Сквозь узкое оконце на корме Ольга видела ползущие мимо стволы деревьев, подмытые речными волнами узловатые корневища, лохматые кусты ивняка. Ни деревень не было на берегах, ни избушек рыбных ловцов и бортников. Глухой, малолюдный край отделял Псковскую землю от великого водного пути из варяг в греки*.

_______________

* <Путь из варяг в греки> - торговый путь по системе рек и

волоков от Балтийского до Черного моря, до Царьграда

(Константинополя).

Ночевали в ладьях, поставив их на якоря поодаль от берега - береглись от лесного зверя и лихого человека. Костры для варки пищи раскладывали прямо на палубах, на железных листах. Вдоль бортов расхаживали всю ночь сторожевые дружинники.

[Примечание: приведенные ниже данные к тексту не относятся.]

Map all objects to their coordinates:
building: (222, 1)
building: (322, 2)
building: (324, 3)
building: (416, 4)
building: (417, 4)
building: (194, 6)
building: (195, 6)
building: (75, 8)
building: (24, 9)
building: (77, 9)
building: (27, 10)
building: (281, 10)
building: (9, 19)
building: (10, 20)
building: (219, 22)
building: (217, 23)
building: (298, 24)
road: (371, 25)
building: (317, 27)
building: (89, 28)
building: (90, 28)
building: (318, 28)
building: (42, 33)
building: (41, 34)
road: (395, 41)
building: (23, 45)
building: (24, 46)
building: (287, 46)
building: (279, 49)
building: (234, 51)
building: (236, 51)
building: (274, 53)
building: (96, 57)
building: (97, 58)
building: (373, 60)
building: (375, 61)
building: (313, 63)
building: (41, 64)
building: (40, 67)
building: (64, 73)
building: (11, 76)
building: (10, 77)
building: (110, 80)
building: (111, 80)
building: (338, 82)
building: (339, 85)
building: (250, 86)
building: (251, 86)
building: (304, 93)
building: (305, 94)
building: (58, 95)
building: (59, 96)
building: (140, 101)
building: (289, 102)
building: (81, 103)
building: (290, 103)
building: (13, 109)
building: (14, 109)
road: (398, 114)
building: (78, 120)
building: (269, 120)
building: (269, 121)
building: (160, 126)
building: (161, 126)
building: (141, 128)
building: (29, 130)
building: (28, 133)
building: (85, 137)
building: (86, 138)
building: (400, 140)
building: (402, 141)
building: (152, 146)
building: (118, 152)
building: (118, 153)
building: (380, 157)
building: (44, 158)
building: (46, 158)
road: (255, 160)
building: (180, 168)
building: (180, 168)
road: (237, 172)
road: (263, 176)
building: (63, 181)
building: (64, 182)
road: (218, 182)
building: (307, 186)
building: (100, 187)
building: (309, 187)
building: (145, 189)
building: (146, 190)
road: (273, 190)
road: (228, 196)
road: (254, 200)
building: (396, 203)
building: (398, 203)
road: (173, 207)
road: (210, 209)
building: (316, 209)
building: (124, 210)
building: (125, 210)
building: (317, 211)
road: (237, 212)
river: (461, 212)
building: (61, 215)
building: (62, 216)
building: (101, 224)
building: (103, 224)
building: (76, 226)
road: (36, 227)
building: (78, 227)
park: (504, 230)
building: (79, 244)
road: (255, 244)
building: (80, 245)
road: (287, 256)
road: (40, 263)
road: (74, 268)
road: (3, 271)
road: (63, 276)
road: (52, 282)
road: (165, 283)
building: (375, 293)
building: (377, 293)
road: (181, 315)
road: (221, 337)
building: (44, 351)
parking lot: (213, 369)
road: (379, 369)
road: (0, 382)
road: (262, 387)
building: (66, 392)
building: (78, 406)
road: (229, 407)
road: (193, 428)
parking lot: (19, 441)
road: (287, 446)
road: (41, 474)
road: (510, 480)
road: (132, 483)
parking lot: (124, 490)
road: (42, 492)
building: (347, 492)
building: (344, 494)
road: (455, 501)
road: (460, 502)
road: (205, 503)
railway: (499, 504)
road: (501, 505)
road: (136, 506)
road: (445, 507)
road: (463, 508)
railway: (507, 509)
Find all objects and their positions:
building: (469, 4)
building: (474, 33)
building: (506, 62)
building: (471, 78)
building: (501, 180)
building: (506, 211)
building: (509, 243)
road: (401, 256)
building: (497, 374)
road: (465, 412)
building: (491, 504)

Когда опадало пламя костров и забывались тяжелым сном усталые гребцы, в кормовую каюту приходил Асмуд. Кряхтя усаживался на скамью, покрытую медвежьей шкурой, отстегивал и клал рядом - под правую руку - длинный прямой меч. Язычки свечей дрожали, разбрызгивая по кольчуге Асмуда мерцающие искры. Рыжие усы княжого мужа казались отлитыми из меди.

Асмуд с вежливым полупоклоном спрашивал Ольгу о здравии, справлялся, не терпит ли в чем утеснения или нужды, и, выслушав слова благодарности, сам начинал рассказывать о славном граде Киеве, о жителях днепровских холмов - полянах, о первых киевских князьях.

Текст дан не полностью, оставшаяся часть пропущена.